The researchers at True the Vote traced zones around drop boxes, where people can place completed ballots, in the targeted cities and noted when phones were within those zones multiple times. To limit the number of false positives, they considered only carriers of phones that went within at least ten drop box zones and the facilities of at least five nonprofit organizations (believed to provide marked ballots for delivery) to be the titular “mules.” The term “mule” comes from “drug mules,” people who personally smuggle drugs for others. Ballot drop boxes are legal in Georgia.

The filmmakers supplement their geolocation data with security video footage of individuals depositing ballots in drop boxes. D’Souza said mules’ phones were geolocated at those drop boxes during those times. The movie also includes testimony from an anonymous source who said she was involved with a ballot trafficking operation in Arizona.

The pattern noted in the movie fits the pattern seen in the alleged ballot trafficking in Bladen County. As summarized on pages 20–21 of the first day of the SBE hearing on that alleged ballot trafficking, workers would first gather ballots, including those only partially marked or in unsealed envelopes, and deliver them to Dowless’ office. The workers would later take the ballots and mail them in batches of ten or less at post offices near the homes of the voters whose ballots they took. The program delivered ballots that way to avoid raising a red flag with election officials.

Source: 2000 Mules

Still from “2000 Mules” showing one “mule” taking ballots out of a backpack to deposit in a ballot drop box.

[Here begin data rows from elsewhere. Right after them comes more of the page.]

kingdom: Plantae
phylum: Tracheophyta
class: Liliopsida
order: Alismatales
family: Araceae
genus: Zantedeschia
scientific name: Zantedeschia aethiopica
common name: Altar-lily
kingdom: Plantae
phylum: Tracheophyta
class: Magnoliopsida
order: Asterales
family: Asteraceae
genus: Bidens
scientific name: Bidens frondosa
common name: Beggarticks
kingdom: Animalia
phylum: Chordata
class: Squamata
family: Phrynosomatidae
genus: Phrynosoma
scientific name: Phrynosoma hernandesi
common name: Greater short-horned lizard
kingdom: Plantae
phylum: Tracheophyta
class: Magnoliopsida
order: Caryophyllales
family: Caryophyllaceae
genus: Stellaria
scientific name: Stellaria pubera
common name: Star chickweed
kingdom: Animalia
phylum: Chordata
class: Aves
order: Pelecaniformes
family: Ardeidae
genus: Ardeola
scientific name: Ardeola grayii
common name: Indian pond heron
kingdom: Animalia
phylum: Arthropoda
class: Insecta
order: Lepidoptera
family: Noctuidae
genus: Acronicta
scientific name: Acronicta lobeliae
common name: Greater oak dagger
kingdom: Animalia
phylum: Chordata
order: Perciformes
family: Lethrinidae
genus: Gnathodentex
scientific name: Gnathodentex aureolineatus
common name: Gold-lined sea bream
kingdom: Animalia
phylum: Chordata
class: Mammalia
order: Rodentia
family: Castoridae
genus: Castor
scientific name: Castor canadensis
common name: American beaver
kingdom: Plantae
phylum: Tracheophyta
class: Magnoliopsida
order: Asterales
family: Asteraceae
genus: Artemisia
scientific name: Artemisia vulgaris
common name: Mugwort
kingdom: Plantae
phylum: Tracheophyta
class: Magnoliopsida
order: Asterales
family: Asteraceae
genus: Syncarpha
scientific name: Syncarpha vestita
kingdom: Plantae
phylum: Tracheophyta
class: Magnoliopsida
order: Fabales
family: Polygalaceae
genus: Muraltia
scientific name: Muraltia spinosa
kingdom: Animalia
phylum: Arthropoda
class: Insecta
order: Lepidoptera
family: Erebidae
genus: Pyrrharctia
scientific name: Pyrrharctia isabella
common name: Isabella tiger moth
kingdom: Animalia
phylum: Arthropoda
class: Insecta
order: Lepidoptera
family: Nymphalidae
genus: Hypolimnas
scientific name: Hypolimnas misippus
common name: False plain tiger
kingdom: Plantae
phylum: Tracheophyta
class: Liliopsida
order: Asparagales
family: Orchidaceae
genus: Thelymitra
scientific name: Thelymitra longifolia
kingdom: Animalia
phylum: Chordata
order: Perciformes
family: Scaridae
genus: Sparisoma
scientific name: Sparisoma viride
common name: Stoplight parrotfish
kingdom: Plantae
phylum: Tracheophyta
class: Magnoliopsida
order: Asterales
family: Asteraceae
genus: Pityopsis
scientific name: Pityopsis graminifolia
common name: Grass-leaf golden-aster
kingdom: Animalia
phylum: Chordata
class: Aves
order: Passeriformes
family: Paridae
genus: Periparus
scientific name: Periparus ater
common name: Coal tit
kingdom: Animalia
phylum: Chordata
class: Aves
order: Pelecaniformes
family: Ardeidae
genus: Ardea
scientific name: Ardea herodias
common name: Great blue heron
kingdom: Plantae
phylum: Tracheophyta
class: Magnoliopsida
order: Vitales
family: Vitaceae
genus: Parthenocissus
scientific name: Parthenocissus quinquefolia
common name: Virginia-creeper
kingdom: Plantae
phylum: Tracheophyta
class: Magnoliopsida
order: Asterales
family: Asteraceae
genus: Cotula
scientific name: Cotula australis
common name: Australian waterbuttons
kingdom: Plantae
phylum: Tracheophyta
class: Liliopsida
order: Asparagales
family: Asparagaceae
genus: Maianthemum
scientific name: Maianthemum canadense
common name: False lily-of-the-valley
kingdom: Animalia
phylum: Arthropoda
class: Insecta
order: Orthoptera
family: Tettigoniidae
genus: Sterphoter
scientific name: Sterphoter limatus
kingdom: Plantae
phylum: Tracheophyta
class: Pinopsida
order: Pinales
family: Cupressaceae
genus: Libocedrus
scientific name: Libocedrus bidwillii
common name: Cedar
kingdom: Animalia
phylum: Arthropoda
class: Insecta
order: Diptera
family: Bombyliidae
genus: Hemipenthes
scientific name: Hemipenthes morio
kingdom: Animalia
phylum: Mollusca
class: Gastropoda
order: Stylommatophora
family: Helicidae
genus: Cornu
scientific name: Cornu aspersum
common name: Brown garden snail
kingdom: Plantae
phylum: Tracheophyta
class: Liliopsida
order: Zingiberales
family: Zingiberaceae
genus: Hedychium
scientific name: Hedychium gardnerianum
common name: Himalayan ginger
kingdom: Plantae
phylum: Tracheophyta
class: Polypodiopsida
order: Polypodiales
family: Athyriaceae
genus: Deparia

What “2000 Mules” Is, and What it Isn’t

Absentee ballot fraud is difficult for election officials to detect. When they manage to detect it and report it to law enforcement, the fraud is rarely investigated, much less prosecuted.So, people expecting what is shown in “2000 Mules” to result in criminal convictions will likely be disappointed.

The geolocation data by itself does not prove that the alleged mules used those drop boxes. At least some of those suspected mules could have just stopped near them as part of their regular routines. The sheer volume and variety of those stops near ballot drop boxes stretch credulity and raise suspicion, but suspicion alone is insufficient for prosecutions.

The ties between the timing of geolocated visits to ballot drop boxes and the video footage of people placing ballots in those drop boxes are not strong enough to establish firmly that the people in the videos were definitively the mules detected through geolocation. A smoking gun would have been the videos conclusively synched with geolocation data showing the same people depositing ballots in multiple drop boxes. The film does not have that.

The film also does not provide any information on the other half of the ballot trafficking system: getting the ballots from voters. 

D’Souza apparently knows that what he presents in the movie is not enough to prove fraud, so he wants authorities to take up what they have found and investigate. 

One problem is that True the Vote has resisted sharing its information with election officials. The Georgia State Election Board has issued subpoenas to True the Vote to get them to turn over the names of people they allege have been engaged in ballot trafficking. True the Vote’s Catherine Englebrecht and Gregg Phillips were scheduled to be deposed by Georgia elections officials on May 26.

“2000 Mules” provides pieces of the absentee ballot fraud puzzle, but the film by itself is not going to send anyone to jail or overturn an election.